Last year, Katy Perry rocked the house with her tiger riding, shooting star flying, Missy Elliot/Lenny Kravitz filled performance. And how can we forget about Left Shark! So iconic. We will always, always LOVE Katy Perry's 2015 performance. 

(Photo by Tom Pennington via Getty Images)

Bruce Springsteen and the E Street Band performed during the halftime show of Super Bowl XLIII at Raymond James Stadium in Tampa, Florida. Bruce brought it back to old school and the 12 minutes were filled with hits like "Tenth Avenue Freeze Out" and "Glory Days."

(Photo by Mark Cornelison/Lexington Herald-Leader/MCT via Getty Images)

Prince nailed his Super Bowl XLI performance back in 2007. Of course, Prince doesn't do anything unless it's dramatic, and his Halftime show was no different. Covering songs like Queen's "We Will Rock You," and Bob Dylan's "All Along the Watchtower," you couldn't keep your eyes off Prince. ANd but of course, the Grammy winner ended with his very famous hit, "Purple Rain."

(Photo by Photo by Jeff Kravitz/FilmMagic, Inc)

U2's Super Bowl XXXVI Halftime performance was show stopping to put it best. Just a few months after the 9/11 attacks in New York City, U2 performed a deeply emotional, heartbreaking and wonderful Halftime Show that left America speechless.

(Photo by KMazur via Getty Images)

Janet Jackson and Justin Timberlake delivered probably THE most iconic Halftime show moment of all time! I mean, we all know what happens about 17 seconds after this pic, but prior to you know, Nipplegate, JT and Janet were tearing it up! 

(Photo by JEFF HAYNES via Getty Images)

Bruno Mars performed during the Pepsi Super Bowl XLVIII Halftime Show at MetLife Stadium in New Jersey. With hits like "Locked Out of Heaven," and "Give It Away," featuring the Red Hot Chili Peppers, Bruno gave the performance of a lifetime!

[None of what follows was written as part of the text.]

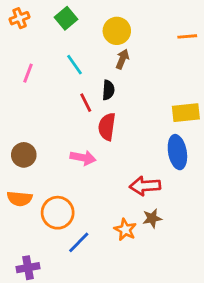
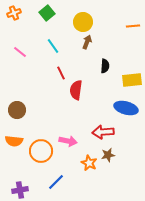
pink line: (28, 73) -> (20, 52), turned -72
black semicircle: (108, 90) -> (105, 66), moved
blue ellipse: (177, 152) -> (126, 108), turned -65
pink arrow: (83, 158) -> (68, 141), moved
blue line: (79, 242) -> (56, 182), moved

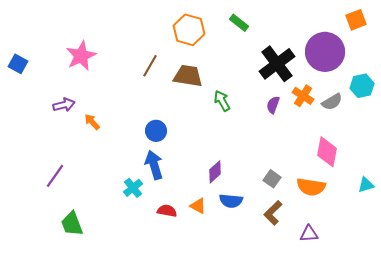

Also, for this year, there have been rumors we could see him join Coldplay!

(Photo by Elsa via Getty Images)

In yet another iconic performance, Madonna took the stage and performed a variety of her biggest hits like "Vogue" and "Like a Prayer." Also joined by LMFAO, Cee-Lo Green, Nicki Minaj and M.I.A, who of course flipped the bird to the camera, Madonna created an absolute stellar show from start to finish.